Available data: Begin

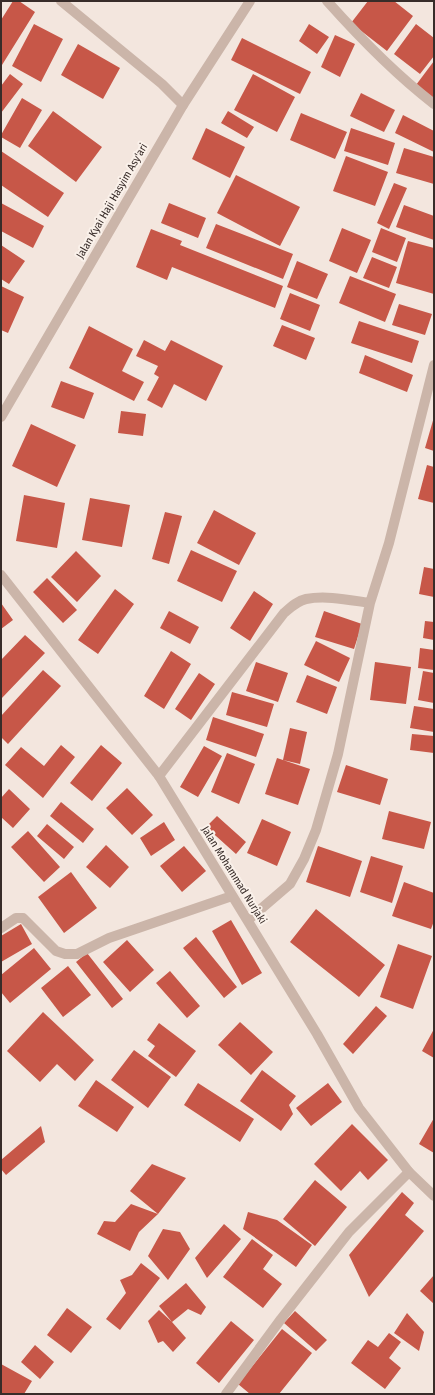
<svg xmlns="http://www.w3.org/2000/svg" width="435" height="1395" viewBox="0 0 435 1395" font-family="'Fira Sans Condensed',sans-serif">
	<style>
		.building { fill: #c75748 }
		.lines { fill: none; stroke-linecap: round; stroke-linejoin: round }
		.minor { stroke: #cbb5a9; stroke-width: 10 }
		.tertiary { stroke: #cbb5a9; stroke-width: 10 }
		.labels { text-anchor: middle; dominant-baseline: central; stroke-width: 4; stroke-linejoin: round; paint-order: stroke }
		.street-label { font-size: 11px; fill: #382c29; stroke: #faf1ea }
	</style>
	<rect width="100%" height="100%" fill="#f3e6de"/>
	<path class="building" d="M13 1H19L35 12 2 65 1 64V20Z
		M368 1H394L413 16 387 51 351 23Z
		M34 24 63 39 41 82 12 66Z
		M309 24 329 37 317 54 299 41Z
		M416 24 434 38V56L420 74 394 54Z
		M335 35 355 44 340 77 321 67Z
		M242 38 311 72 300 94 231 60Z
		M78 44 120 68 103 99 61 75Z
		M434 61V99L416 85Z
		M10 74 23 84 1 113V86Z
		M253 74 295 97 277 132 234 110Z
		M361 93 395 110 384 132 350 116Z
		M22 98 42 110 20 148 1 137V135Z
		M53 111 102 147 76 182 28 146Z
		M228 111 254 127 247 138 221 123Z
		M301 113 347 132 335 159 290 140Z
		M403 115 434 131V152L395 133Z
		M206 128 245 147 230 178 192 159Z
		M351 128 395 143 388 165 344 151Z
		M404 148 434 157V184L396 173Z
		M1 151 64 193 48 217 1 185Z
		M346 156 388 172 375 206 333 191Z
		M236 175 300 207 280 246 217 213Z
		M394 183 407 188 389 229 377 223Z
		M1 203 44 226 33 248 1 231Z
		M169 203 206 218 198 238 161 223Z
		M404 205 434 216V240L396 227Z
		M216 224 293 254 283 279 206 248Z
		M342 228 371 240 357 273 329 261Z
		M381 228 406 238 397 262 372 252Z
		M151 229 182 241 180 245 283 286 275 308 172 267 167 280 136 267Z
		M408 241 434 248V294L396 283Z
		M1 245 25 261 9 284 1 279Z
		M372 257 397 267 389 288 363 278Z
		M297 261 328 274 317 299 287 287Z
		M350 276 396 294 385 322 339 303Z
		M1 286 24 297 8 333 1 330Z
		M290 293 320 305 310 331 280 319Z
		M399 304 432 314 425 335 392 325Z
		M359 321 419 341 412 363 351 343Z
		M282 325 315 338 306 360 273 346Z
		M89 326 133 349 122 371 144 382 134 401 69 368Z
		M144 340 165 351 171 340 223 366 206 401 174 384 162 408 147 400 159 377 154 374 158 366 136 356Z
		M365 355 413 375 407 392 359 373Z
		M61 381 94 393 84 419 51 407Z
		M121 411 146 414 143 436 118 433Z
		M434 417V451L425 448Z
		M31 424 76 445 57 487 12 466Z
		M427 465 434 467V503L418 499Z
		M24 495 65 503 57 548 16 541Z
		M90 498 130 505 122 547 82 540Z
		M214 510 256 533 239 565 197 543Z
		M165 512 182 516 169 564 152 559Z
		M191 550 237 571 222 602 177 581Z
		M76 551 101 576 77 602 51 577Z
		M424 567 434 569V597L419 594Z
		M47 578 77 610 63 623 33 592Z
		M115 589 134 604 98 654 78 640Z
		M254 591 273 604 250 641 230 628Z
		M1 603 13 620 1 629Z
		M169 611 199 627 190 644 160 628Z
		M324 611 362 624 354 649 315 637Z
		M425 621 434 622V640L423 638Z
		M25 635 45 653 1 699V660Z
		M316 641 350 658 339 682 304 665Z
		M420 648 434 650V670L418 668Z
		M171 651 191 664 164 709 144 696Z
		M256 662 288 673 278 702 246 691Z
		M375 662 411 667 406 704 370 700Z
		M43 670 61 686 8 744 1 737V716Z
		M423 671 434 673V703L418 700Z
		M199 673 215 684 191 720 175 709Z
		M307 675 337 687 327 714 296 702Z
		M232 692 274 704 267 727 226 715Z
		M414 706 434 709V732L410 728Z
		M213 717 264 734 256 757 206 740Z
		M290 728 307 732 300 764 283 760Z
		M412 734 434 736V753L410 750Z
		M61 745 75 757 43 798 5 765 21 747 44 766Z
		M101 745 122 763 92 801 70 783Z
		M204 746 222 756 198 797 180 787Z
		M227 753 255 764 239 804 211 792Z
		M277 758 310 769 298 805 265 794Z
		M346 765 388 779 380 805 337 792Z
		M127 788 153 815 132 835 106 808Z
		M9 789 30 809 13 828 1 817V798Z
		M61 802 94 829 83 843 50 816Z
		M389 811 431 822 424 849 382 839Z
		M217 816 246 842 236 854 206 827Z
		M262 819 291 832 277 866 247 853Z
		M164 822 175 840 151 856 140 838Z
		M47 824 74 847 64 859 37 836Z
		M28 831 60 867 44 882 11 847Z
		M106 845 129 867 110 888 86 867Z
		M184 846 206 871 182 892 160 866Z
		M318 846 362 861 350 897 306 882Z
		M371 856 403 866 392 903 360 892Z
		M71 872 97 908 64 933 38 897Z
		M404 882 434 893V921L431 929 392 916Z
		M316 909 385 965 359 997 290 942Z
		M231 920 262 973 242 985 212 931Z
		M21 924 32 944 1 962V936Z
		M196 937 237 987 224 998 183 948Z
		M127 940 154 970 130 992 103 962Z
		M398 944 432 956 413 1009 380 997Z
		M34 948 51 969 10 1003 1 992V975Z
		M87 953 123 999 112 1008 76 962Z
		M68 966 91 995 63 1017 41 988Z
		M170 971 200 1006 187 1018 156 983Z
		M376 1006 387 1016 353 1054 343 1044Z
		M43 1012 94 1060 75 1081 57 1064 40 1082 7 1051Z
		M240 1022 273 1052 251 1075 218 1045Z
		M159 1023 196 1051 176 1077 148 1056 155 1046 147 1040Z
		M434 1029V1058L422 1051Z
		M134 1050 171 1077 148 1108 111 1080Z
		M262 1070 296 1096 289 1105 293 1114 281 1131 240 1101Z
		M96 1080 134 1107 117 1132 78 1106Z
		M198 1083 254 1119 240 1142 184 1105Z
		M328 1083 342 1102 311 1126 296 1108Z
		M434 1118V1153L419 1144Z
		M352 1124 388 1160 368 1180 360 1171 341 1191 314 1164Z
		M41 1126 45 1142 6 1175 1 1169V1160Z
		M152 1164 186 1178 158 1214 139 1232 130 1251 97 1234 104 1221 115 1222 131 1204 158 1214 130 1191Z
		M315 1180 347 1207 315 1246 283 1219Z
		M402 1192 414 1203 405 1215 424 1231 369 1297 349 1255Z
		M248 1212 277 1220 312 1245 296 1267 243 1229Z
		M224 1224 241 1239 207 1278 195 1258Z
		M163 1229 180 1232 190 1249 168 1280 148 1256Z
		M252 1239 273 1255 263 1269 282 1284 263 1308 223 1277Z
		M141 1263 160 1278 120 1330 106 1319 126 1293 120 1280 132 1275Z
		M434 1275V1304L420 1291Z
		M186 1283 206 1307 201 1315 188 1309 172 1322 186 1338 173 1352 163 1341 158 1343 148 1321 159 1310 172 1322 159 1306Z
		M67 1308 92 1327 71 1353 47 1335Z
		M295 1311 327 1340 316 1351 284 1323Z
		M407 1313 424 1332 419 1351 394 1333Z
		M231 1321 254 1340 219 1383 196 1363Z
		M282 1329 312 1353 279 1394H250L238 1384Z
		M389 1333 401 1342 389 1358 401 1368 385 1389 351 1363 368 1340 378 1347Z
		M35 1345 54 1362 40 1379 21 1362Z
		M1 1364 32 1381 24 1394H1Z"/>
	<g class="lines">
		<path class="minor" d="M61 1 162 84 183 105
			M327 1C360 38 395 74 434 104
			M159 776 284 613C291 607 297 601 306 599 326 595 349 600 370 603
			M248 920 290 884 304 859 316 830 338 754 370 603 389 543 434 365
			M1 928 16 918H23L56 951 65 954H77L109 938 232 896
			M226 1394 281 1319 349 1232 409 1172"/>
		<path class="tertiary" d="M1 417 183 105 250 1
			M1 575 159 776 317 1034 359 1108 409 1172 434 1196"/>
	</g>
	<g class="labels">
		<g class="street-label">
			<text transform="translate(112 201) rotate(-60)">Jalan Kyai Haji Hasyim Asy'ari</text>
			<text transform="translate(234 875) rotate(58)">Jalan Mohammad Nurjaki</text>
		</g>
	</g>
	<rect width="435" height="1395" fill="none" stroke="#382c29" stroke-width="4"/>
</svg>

Available data: End

The listing above holds a line with "M71 872 97 908 64 933 38 897Z" and a line with "M35 1345 54 1362 40 1379 21 1362Z". Print the stretch from the first through the second, exactly and alone.

		M71 872 97 908 64 933 38 897Z
		M404 882 434 893V921L431 929 392 916Z
		M316 909 385 965 359 997 290 942Z
		M231 920 262 973 242 985 212 931Z
		M21 924 32 944 1 962V936Z
		M196 937 237 987 224 998 183 948Z
		M127 940 154 970 130 992 103 962Z
		M398 944 432 956 413 1009 380 997Z
		M34 948 51 969 10 1003 1 992V975Z
		M87 953 123 999 112 1008 76 962Z
		M68 966 91 995 63 1017 41 988Z
		M170 971 200 1006 187 1018 156 983Z
		M376 1006 387 1016 353 1054 343 1044Z
		M43 1012 94 1060 75 1081 57 1064 40 1082 7 1051Z
		M240 1022 273 1052 251 1075 218 1045Z
		M159 1023 196 1051 176 1077 148 1056 155 1046 147 1040Z
		M434 1029V1058L422 1051Z
		M134 1050 171 1077 148 1108 111 1080Z
		M262 1070 296 1096 289 1105 293 1114 281 1131 240 1101Z
		M96 1080 134 1107 117 1132 78 1106Z
		M198 1083 254 1119 240 1142 184 1105Z
		M328 1083 342 1102 311 1126 296 1108Z
		M434 1118V1153L419 1144Z
		M352 1124 388 1160 368 1180 360 1171 341 1191 314 1164Z
		M41 1126 45 1142 6 1175 1 1169V1160Z
		M152 1164 186 1178 158 1214 139 1232 130 1251 97 1234 104 1221 115 1222 131 1204 158 1214 130 1191Z
		M315 1180 347 1207 315 1246 283 1219Z
		M402 1192 414 1203 405 1215 424 1231 369 1297 349 1255Z
		M248 1212 277 1220 312 1245 296 1267 243 1229Z
		M224 1224 241 1239 207 1278 195 1258Z
		M163 1229 180 1232 190 1249 168 1280 148 1256Z
		M252 1239 273 1255 263 1269 282 1284 263 1308 223 1277Z
		M141 1263 160 1278 120 1330 106 1319 126 1293 120 1280 132 1275Z
		M434 1275V1304L420 1291Z
		M186 1283 206 1307 201 1315 188 1309 172 1322 186 1338 173 1352 163 1341 158 1343 148 1321 159 1310 172 1322 159 1306Z
		M67 1308 92 1327 71 1353 47 1335Z
		M295 1311 327 1340 316 1351 284 1323Z
		M407 1313 424 1332 419 1351 394 1333Z
		M231 1321 254 1340 219 1383 196 1363Z
		M282 1329 312 1353 279 1394H250L238 1384Z
		M389 1333 401 1342 389 1358 401 1368 385 1389 351 1363 368 1340 378 1347Z
		M35 1345 54 1362 40 1379 21 1362Z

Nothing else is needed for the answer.